As I walking past the lavender I saw this strange looking bug, I don’t know what it is or if it does any damage, it was alone so I doubt it will do much damage anyway.
Now is the time year that the colour in the garden fades and bleaches with the bright sun. The best time for taking photographs is early morning for just before dusk, but that doesn’t give a true version of how the garden looks for most of the day.
Some plants continue to look attractive even in the strong light but others look almost grey! Silver leaved plants sparkle, I have many different species and varieties and I enjoy the way they make the colours near them sing out.
Allium sphaerocephalon blends with many other plants and usually repeat flowers in the second and third years in my garden, it will even seed itself and flower quite quickly. Here it is with a Phormium I thought had died in the cold winter, it is now looking better than it did last year. I do like the way the allium grows from pale green through to deep purple and makes little exclamation marks of dense colour.
I planted a 1000 of these allium in a stream that winds its way through the other plants in the large island.
Much of the garden is dominated by blue and silver. Both the lavender and the Perovskia are flowering earlier this year, already I can only push through the bee-covered flowers of the lavender to walk along the paths that a month ago were wide enough for two people to walk along together.
Yellow roses on the pergola are flowering again to give the contrast in colour I wanted and that last year didn’t happen, I must keep feeding and dead-heading them so they’ll continue all summer.
The gift of wind-blown seed is a joy (not always of course as all the weeds in the garden are also brought in by the wind). Last year the field to the west of the garden (and the direction the wind blows from in summer) was full of Verbascum Thapsus which looks very much like the Verbascum you will know from gardens called Verbascum olympicum; it has cleverly seeded itself just into the edge of the drive as well as into the slope.
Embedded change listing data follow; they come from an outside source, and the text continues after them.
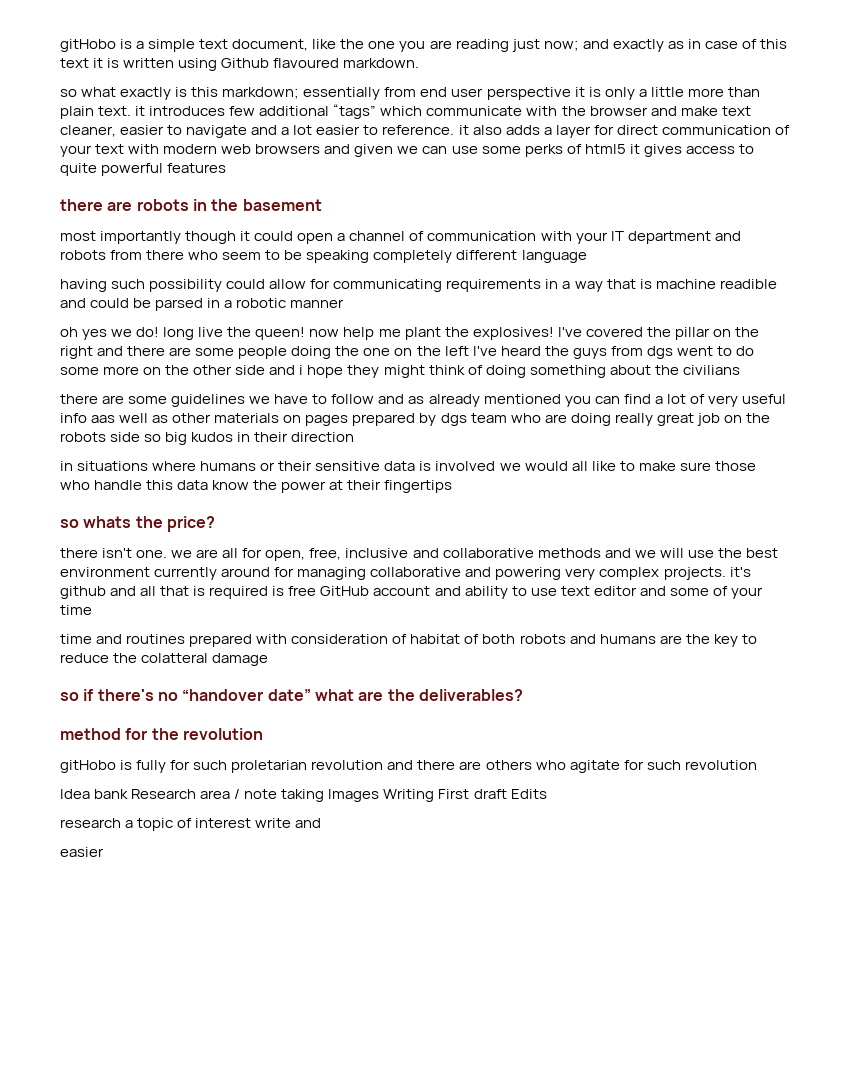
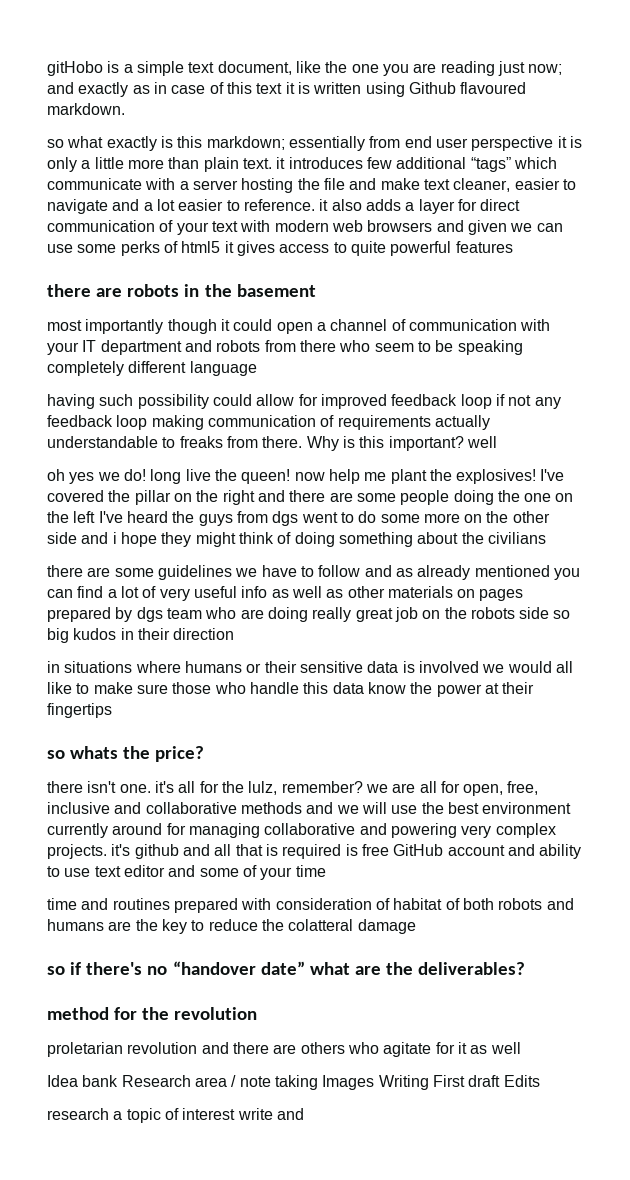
[561,106,648,116] the browser -> [179,178,345,193] a server hosting the file
[333,279,777,292] [60,298,345,311] communicating requirements in a way that is machine readible and could be parsed in a robotic manner -> [320,394,561,409] [47,415,490,430] [47,436,497,451] improved feedback loop if not any feedback loop making communication of requirements actually understandable to freaks from there. Why is this important? well
[91,415,116,423] aas -> [271,589,289,598] as
(168, 554) none -> [154,781,363,795] it's all for the lulz, remember?
[60,760,228,773] gitHobo is fully for such -> (258, 1013) none
[646,760,757,770] such revolution -> [457,1042,521,1054] it as well
[60,847,104,857] // easier -> (304, 1114) none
When I drove up the drive the other night the headlights picked up their amazing forms looking like some kind of Triffid.
Visitors to the garden who haven’t seen it for a year are amazed at the growth rate of many of the plants – I am myself amazed at just how quickly the garden has filled out. I started digging the first border (Left hand border) in 2007 and the islands were planted in autumn 2009 so it is still a very ‘new’ and I am so happy that it is starting already to feel mature.